When the Sonos Move was released in September 2019, it quickly became my go-to portable speaker. Solidly built, works on Wi-Fi or Bluetooth, convenient carry handle and charging base, and it sounds great — plus the Sonos software backbone — it checks all the boxes. And not just for me, I would regularly see Moves in the wild — tucked into corners at cafes or at the edge of the patio at a vineyard.
Unboxing and Setup
With many products aimed right at consumers, Sonos’ packaging is always appealing, and the Move 2 is no different. On top of its minimalist efficiency, the package uses sustainably sourced content and zero virgin plastic. However, the box containing the power adaptor seemed a tad deeper than it needed to be, causing me to remove the cardboard cradle inside just in case there was something below it. (There wasn’t.)
Setup could not be easier and follows the typical Sonos procedure for adding a portable to the Wi-Fi network. Turn it on, open the Sonos app, find the speaker, find the network, and join them together. The Move 2 needed a software update, which was downloaded and installed quickly while I read more about the speaker.
The back panel of the Move 2, nestled in the recess that makes the easy carry handle, holds two buttons — one for Power and the other to connect to Bluetooth — and a switch to turn the microphone on and off. Security-minded clients may prefer the mic off, but then they can’t take advantage of the automatic Trueplay feature, which listens and adjusts the speaker for optimal performance in the location it is in — and does a nice job of it.
Further down the back of the speaker, out of the recess, is a USB-C port that lets users charge their phones on the run or connect a turntable, computer, or other audio source using the Sonos Line-In Adapter.
Speaking of power, the power cradle was one of my favorite things about the original Move — no fastening or clicking-in needed, just lay the speaker in the open oval and it never fails to connect and charge — and the Move 2 has kept that the same, and even reduced the size of the plug. The Move 2 will work with the original power adapter, which is good news for clients who want to upgrade and who have run the power cord behind furniture or in other hard-to-move areas.
What’s the Same/What’s Different
Like the original, the Move 2 is water-resistant with an IP56 rating. From the front, it has a very similar look to the Move, except for the Sonos logo on the new version being less pronounced than on the previous, with it being a subtle dark grey on the black model I was sent.
As for different, in addition to the smaller wall wart, the Move 2 features a new on-device volume control — an indented channel that is on the top of the unit, and that I liked very much.

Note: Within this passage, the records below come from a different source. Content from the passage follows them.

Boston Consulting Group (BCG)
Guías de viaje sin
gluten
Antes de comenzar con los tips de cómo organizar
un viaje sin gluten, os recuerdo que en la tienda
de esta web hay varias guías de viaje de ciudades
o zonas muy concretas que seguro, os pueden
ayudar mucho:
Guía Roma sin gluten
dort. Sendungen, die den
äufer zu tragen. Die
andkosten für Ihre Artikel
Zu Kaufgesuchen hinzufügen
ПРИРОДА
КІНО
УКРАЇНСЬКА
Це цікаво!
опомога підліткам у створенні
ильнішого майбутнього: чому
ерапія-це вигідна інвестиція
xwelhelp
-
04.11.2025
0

Not only is it easy to use, but there is an audible tone to let you know the volume has been raised or lowered a tick (or several ticks).

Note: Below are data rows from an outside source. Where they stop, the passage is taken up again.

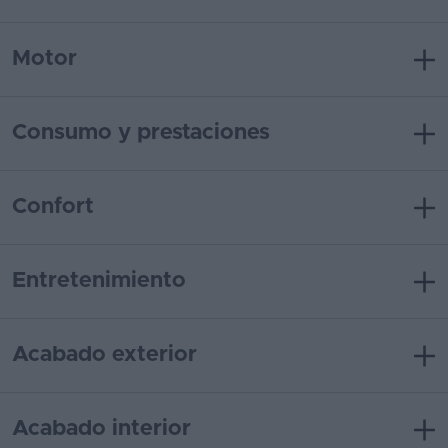
Motor
Consumo y prestaciones
Confort
Entretenimiento
Acabado exterior
Acabado interior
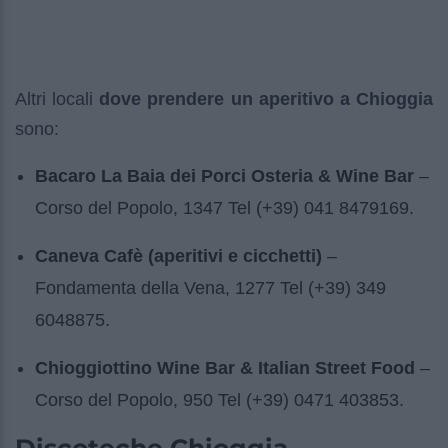
Altri locali
dove prendere un aperitivo a Chioggia
sono:
Bacaro La Baia dei Porci Osteria & Wine Bar
–
Corso del Popolo, 1347 Tel (+39) 041 8479169.
Caneva Cafè (aperitivi e cicchetti)
–
Fondamenta della Vena, 1277 Tel (+39) 349
6048875.
Chioggiottino Wine Bar & Italian Street Food
–
Corso del Popolo, 950 Tel (+39) 0471 403853.
Discoteche Chioggia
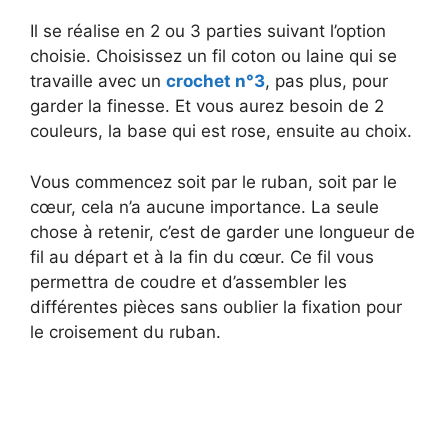
Il se réalise en 2 ou 3 parties suivant l’option
choisie. Choisissez un fil coton ou laine qui se
travaille avec un
crochet n°3
, pas plus, pour
garder la finesse. Et vous aurez besoin de 2
couleurs, la base qui est rose, ensuite au choix.
Vous commencez soit par le ruban, soit par le
cœur, cela n’a aucune importance. La seule
chose à retenir, c’est de garder une longueur de
fil au départ et à la fin du cœur. Ce fil vous
permettra de coudre et d’assembler les
différentes pièces sans oublier la fixation pour
le croisement du ruban.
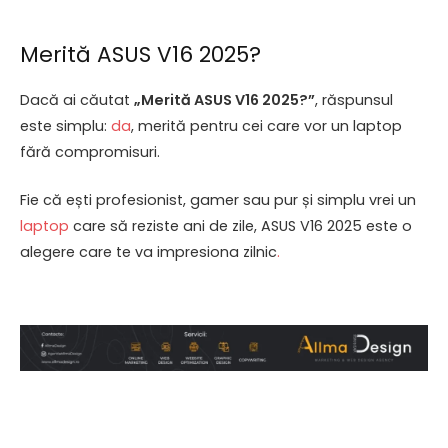
Merită ASUS V16 2025?
Dacă ai căutat
„Merită ASUS V16 2025?”
, răspunsul
este simplu:
da
, merită pentru cei care vor un laptop
fără compromisuri.
Fie că ești profesionist, gamer sau pur și simplu vrei un
laptop
care să reziste ani de zile, ASUS V16 2025 este o
alegere care te va impresiona zilnic
.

Also new is an enhanced battery that Sonos says offers 24 hours of playback on a single charge. I didn’t put that to the test, but the Move 2 held its charge well, even when left unplugged for days. The original Move had about 10 hours, and I had never run out, which is not only a testament to the battery but also to the ease of charging, as it regularly lives on its base.
The Move 2 adds a second tweeter for enhanced stereo separation. I couldn’t hear true stereo, but the soundfield definitely felt bigger. Not only is the soundfield expanded, but the overall sound is fuller, especially at the low end. It still uses a single mid-woofer, but the new version provides a clarity that is noticeably deeper and more precise than the original.

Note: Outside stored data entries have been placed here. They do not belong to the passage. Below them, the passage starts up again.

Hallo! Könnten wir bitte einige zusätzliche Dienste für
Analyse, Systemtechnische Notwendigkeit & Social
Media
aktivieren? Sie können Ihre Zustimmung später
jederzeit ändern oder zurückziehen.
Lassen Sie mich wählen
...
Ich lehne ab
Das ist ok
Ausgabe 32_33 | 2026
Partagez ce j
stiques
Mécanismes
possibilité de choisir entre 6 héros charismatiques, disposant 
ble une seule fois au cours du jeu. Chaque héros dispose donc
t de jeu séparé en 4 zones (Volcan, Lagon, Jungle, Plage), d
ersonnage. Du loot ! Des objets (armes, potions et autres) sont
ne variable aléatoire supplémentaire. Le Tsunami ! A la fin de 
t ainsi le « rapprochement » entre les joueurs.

One of my go-to test tracks is Marianas Tech’s “Echoes of You” from their album Phantoms. Part of the reason is that I got to interview lead singer/producer Josh Ramsay for Mix magazine about the song, and he gave me plenty to listen to, plus the song has all sorts of different dynamics, harmonies, orchestrations, and even a Theremin. I’ve listened to it on portable speakers and a $300,000 2-channel system. So, I’m pretty familiar with it.
While you can’t pair a Move 2 to a Move in stereo (you can pair two Move 2’s in stereo), you can group the speakers, which I did and placed them in two different rooms and fired up “Echoes of You.” I then ran between the two rooms as part of the listening tests. Then I switched the speakers to take the rooms out of the equation — and because they are portable and easy to move.
Without a doubt, the Move 2 delivered a richer experience — particularly in the low-end, which greatly enhanced the song and gave a pretty good approximation of how it sounded on larger, more expensive speakers.
Worth an Upgrade?
The two main selling qualities of the Move 2 over the original Move are the increased sound performance and the longer-lasting battery, which, if important to a client, then it will be easily worth the $50 increase (the Move 2 is $449; the Move is $399).
It should be noted that Sonos has another portable speaker called the Roam, which is considerably smaller than either Move. The choice between a Roam and Move 2 should be fairly obvious for clients — if they plan on taking the speaker far outside the home in a backpack or another long-term carry situation, the Roam is it. But if you need to move a speaker around the home and yard, the Move 2 has you covered with a long-playing, great-sounding, easy-to-use wireless solution.